Plt Gubernur DKI Jakarta Sumarsono mengatakan, persoalan taksi online ini menjadi kewenangan Pemerintah Pusat. Tapi Pemerintah Pusat melalui Kementerian Perhubungan mendelegasikan kewenangan kepada Pemerintah Provinsi masing-masing, dan hanya memberikan sebuah pedoman.

“Pedomannya adalah norma standar prosedur, dan kriteria yang diterbitkan oleh Menteri Perhubungan, itu prinsipnya. Jadi kita menyikapi normatif saja, ikuti arahan pusat seperti apa, itu kita jabarkan di DKI. Waktunya kita belum tentu, tapi sekarang sedang digarap Dishub,” kata Soni Sumarsono di Jakarta, Kamis (23/03/2017).

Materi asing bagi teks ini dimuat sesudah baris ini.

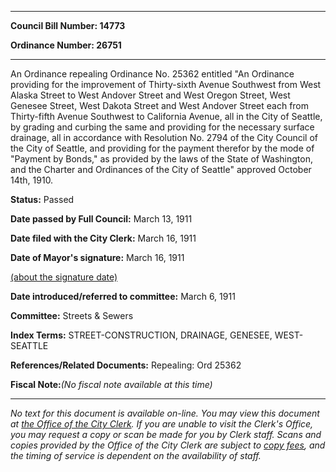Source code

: 

********

**Council Bill Number: 14773**
   
**Ordinance Number: 26751**
********

 An Ordinance repealing Ordinance No. 25362 entitled "An Ordinance providing for the improvement of Thirty-sixth Avenue Southwest from West Alaska Street to West Andover Street and West Oregon Street, West Genesee Street, West Dakota Street and West Andover Street each from Thirty-fifth Avenue Southwest to California Avenue, all in the City of Seattle, by grading and curbing the same and providing for the necessary surface drainage, all in accordance with Resolution No. 2794 of the City Council of the City of Seattle, and providing for the payment therefor by the mode of "Payment by Bonds," as provided by the laws of the State of Washington, and the Charter and Ordinances of the City of Seattle" approved October 14th, 1910.

**Status:** Passed
   
**Date passed by Full Council:** March 13, 1911
   
**Date filed with the City Clerk:** March 16, 1911
   
**Date of Mayor's signature:** March 16, 1911
   
[(about the signature date)](/~public/approvaldate.htm)
   
   
   
**Date introduced/referred to committee:** March 6, 1911
   
**Committee:** Streets & Sewers
   
   
**Index Terms:** STREET-CONSTRUCTION, DRAINAGE, GENESEE, WEST-SEATTLE

**References/Related Documents:** Repealing: Ord 25362

**Fiscal Note:**_(No fiscal note available at this time)_
********

_No text for this document is available on-line. You may view this document at [the Office of the City Clerk](http://www.seattle.gov/leg/clerk/contactUs.htm). If you are unable to visit the Clerk's Office, you may request a copy or scan be made for you by Clerk staff. Scans and copies provided by the Office of the City Clerk are subject to [copy fees](http://clerk.seattle.gov/~public/clerkfees.htm), and the timing of service is dependent on the availability of staff._

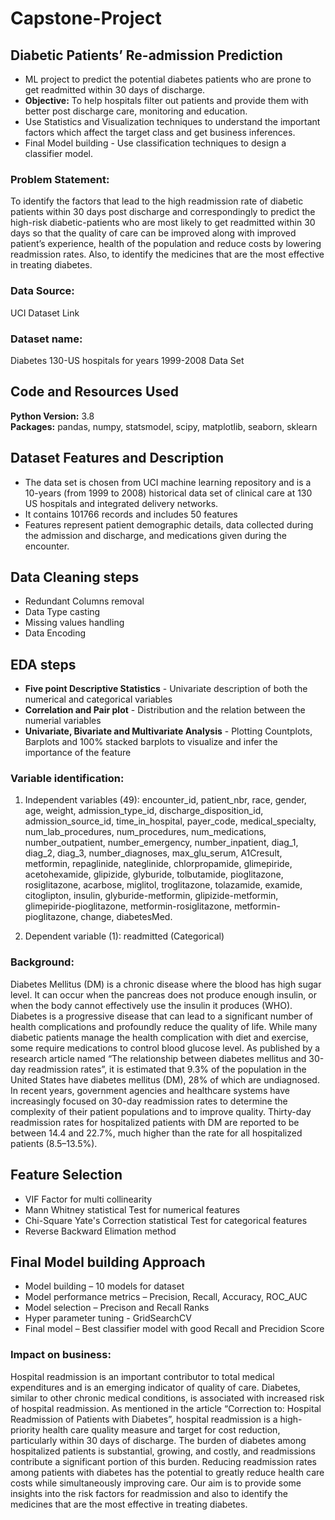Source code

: # Capstone-Project
## Diabetic Patients’ Re-admission Prediction 

* ML project to predict the potential diabetes patients who are prone to get readmitted within 30 days of discharge.
* **Objective:** To help hospitals filter out patients and provide them with better post discharge care, monitoring and education.
* Use Statistics and Visualization techniques to understand the important factors which affect the target class and get business inferences.
* Final Model building - Use classification techniques to design a classifier model.

### Problem Statement: 
To identify the factors that lead to the high readmission rate of diabetic patients within 30 days post discharge and correspondingly to predict the high-risk diabetic-patients who are most likely to get readmitted within 30 days so that the quality of care can be improved along with improved patient’s experience, health of the population and reduce costs by lowering readmission rates. Also, to identify the medicines that are the most effective in treating diabetes. 

### Data Source: 
UCI Dataset Link 

### Dataset name: 
Diabetes 130-US hospitals for years 1999-2008 Data Set 

## Code and Resources Used
**Python Version:** 3.8  
**Packages:** pandas, numpy, statsmodel, scipy, matplotlib, seaborn, sklearn

## Dataset Features and Description
* The data set is chosen from UCI machine learning repository and is a 10-years (from 1999 to 2008) historical data set of clinical care at 130 US hospitals and integrated delivery networks. 
* It contains 101766 records and includes 50 features 
* Features represent patient demographic details, data collected during the admission and discharge, and medications given during the encounter.

## Data Cleaning steps
* Redundant Columns removal
* Data Type casting
*	Missing values handling
*	Data Encoding

## EDA steps
* **Five point Descriptive Statistics** - Univariate description of both the numerical and categorical variables
* **Correlation and Pair plot** - Distribution and the relation between the numerial variables
* **Univariate, Bivariate and Multivariate Analysis** - Plotting Countplots, Barplots and 100% stacked barplots to visualize and infer the importance of the feature

### Variable identification:
1. Independent variables (49): encounter_id, patient_nbr, race, gender, age, weight, admission_type_id, discharge_disposition_id, admission_source_id, time_in_hospital, payer_code, medical_specialty, num_lab_procedures, num_procedures, num_medications, number_outpatient, number_emergency, number_inpatient, diag_1, diag_2, diag_3, number_diagnoses, max_glu_serum, A1Cresult, metformin, repaglinide, nateglinide, chlorpropamide, glimepiride, 
acetohexamide, glipizide, glyburide, tolbutamide, pioglitazone, rosiglitazone, acarbose, miglitol, troglitazone, tolazamide, examide, citoglipton, insulin, glyburide-metformin,  glipizide-metformin, glimepiride-pioglitazone, metformin-rosiglitazone, metformin-pioglitazone, change, diabetesMed. 
 
2. Dependent variable (1): readmitted (Categorical) 

### Background:
Diabetes Mellitus (DM) is a chronic disease where the blood has high sugar level. It can occur when the pancreas does not produce enough insulin, or when the body cannot effectively use the insulin it produces (WHO). Diabetes is a progressive disease that can lead to a significant number of health complications and profoundly reduce the quality of life. While many diabetic patients manage the health complication with diet and exercise, some require medications to control blood glucose level. As published by a research article named “The relationship between diabetes mellitus and 30-day readmission rates”, it is estimated that 9.3% of the population in the United States have diabetes mellitus (DM), 28% of which are undiagnosed. In recent years, government agencies and healthcare systems have increasingly focused on 30-day readmission rates to determine the complexity of their patient populations and to improve quality. Thirty-day readmission rates for hospitalized patients with DM are reported to be between 14.4 and 22.7%, much higher than the rate for all hospitalized patients (8.5–13.5%).

## Feature Selection
* VIF Factor for multi collinearity
* Mann Whitney statistical Test for numerical features
* Chi-Square Yate's Correction statistical Test for categorical features
* Reverse Backward Elimation method

## Final Model building Approach
* Model building – 10 models for dataset
* Model performance metrics – Precision, Recall, Accuracy, ROC_AUC
* Model selection – Precison and Recall Ranks
* Hyper parameter tuning - GridSearchCV
* Final model – Best classifier model with good Recall and Precidion Score

### Impact on business: 
Hospital readmission is an important contributor to total medical expenditures and is an emerging indicator of quality of care. Diabetes, similar to other chronic medical conditions, is associated with increased risk of hospital readmission. As mentioned in the article “Correction to: Hospital Readmission of Patients with Diabetes”, hospital readmission is a high-priority health care quality measure and target for cost reduction, particularly within 30 days of discharge. The burden of diabetes among hospitalized patients is substantial, growing, and costly, and readmissions contribute a significant portion of this burden. Reducing readmission rates among patients with diabetes has the potential to greatly reduce health care costs while simultaneously improving care. Our aim is to provide some insights into the risk factors for readmission and also to identify the medicines that are the most effective in treating diabetes. 


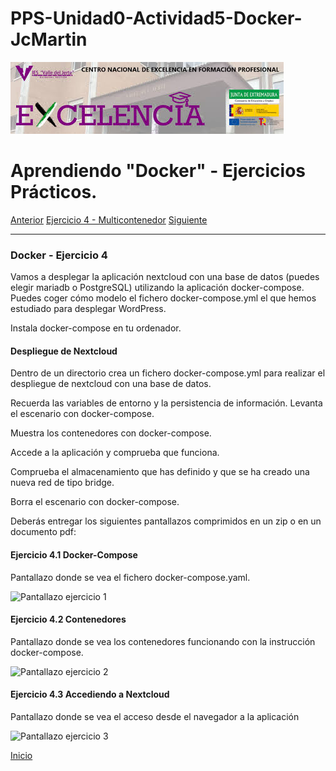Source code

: # PPS-Unidad0-Actividad5-Docker-JcMartin

![logotipo IES Valle del Jerte](../imagenes/excelencia.jpeg)

Aprendiendo "Docker" - Ejercicios Prácticos.
======

[Anterior](./ejercicios/Ejercicio3.md)
[Ejercicio 4 - Multicontenedor](#Docker---Ejercicio-4)
[Siguiente](./ejericios/Ejercicio5.md)


--- 


### Docker - Ejercicio 4

Vamos a desplegar la aplicación nextcloud con una base de datos (puedes elegir mariadb o PostgreSQL) utilizando la aplicación docker-compose. Puedes coger cómo modelo el fichero docker-compose.yml el que hemos estudiado para desplegar WordPress.

Instala docker-compose en tu ordenador.


#### Despliegue de Nextcloud


Dentro de un directorio crea un fichero docker-compose.yml para realizar el despliegue de nextcloud con una base de datos.

Recuerda las variables de entorno y la persistencia de información.
Levanta el escenario con docker-compose.

Muestra los contenedores con docker-compose.

Accede a la aplicación y comprueba que funciona.

Comprueba el almacenamiento que has definido y que se ha creado una nueva red de tipo bridge.

Borra el escenario con docker-compose.


Deberás entregar los siguientes pantallazos comprimidos en un zip o en un documento pdf:

#### Ejercicio 4.1 Docker-Compose

Pantallazo donde se vea el fichero docker-compose.yaml.

![Pantallazo ejercicio 1](../imagenes/Docker4-compose1.png)

#### Ejercicio 4.2 Contenedores

Pantallazo donde se vea los contenedores funcionando con la instrucción docker-compose.

![Pantallazo ejercicio 2](../imagenes/Docker4-conte2.pnp)


#### Ejercicio 4.3 Accediendo a Nextcloud
Pantallazo donde se vea el acceso desde el navegador a la aplicación 

![Pantallazo ejercicio 3](../imagenes/Docker4-nexcloud3.png)


[Inicio](#Docker---Ejercicio-4)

Ia mengatakan, terkait batas tarif minimum dan maksimum, tiap daerah dapat berbeda-beda, dan gubernur yang mengetahui berapa kisaran tarif yang pas di daerahnya masing-masing.

“Ini tentunya Pergub akan ada, tapi akan dikonsultasikan dengan Badan Pengatur Jalan Tol (BPJT), dan juga akan berkomunikasi dengan masing-masing gubernur di wilayahnya untuk mendiskusikan hal ini,” paparnya.

Pihaknya saat ini untuk sementara belum membicarakan masalah tarif. Sebab menurutnya, hal itu tergantung dari BPJT. “Saya kira sekarang konsultasi kiri-kanan. Kalau kapannya kita belum fix. Tapi Pemprov DKI sudah siap, dan tidak ada masalah dengan taksi online, karena sekarang juga sudah berjalan,” ungkapnya.

Sebelumnya, Kementerian Perhubungan RI telah menerapkan Peraturan Menteri Perhubungan RI No. 32 Tahun 2016 tentang penyelenggaraan angkutan orang dengan kendaraan bermotor umum tidak dalam trayek mulai 1 April 2016. (Red)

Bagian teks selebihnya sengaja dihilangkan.